Multiple pertussis toxin‐sensitive G‐proteins can couple receptors to GIRK channels in rat sympathetic neurons when expressed heterologously, but only native Gi‐proteins do soin situ

Abstract

Although many G‐protein‐coupled neurotransmitter receptors are potentially capable of modulating both voltage‐dependent Ca²⁺ channels (I_Ca) and G‐protein‐gated K⁺ channels (I_GIRK), there is a substantial degree of selectivity in the coupling to one or other of these channels in neurons. Thus, in rat superior cervical ganglion (SCG) neurons, M₂ muscarinic acetylcholine receptors (mAChRs) selectively activate I_GIRK whereas M₄ mAChRs selectively inhibit I_Ca. One source of selectivity might be that the two receptors couple preferentially to different G‐proteins. Using antisense depletion methods, we found that M₂ mAChR‐induced activation of I_GIRK is mediated by G_i whereas M₄ mAChR‐induced inhibition of I_Ca is mediated by G_oA. Experiments with the βγ‐sequestering peptides α‐transducin and βARK1_C‐ter indicate that, although both effects are mediated by G‐protein βγ subunits, the endogenous subunits involved in I_GIRK inhibition differ from those involved in I_Ca inhibition.
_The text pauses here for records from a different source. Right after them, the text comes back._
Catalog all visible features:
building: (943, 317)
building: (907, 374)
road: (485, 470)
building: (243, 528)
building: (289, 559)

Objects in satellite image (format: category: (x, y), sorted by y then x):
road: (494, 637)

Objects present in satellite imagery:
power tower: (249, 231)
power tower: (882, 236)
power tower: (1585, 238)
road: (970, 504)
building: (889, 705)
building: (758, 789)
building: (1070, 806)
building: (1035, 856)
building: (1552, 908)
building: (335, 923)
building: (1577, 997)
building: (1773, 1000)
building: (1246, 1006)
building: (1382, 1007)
However, this pathway divergence does not result from any fundamental selectivity in receptor–G‐protein–channel coupling because both I_GIRK and I_Ca modulation can be rescued by heterologously expressed G_i or G_o proteins after the endogenously coupled α‐subunits have been inactivated with Pertussis toxin (PTX). We suggest instead that the divergence in the pathways activated by the endogenous mAChRs results from a differential topographical arrangement of receptor, G‐protein and ion channel.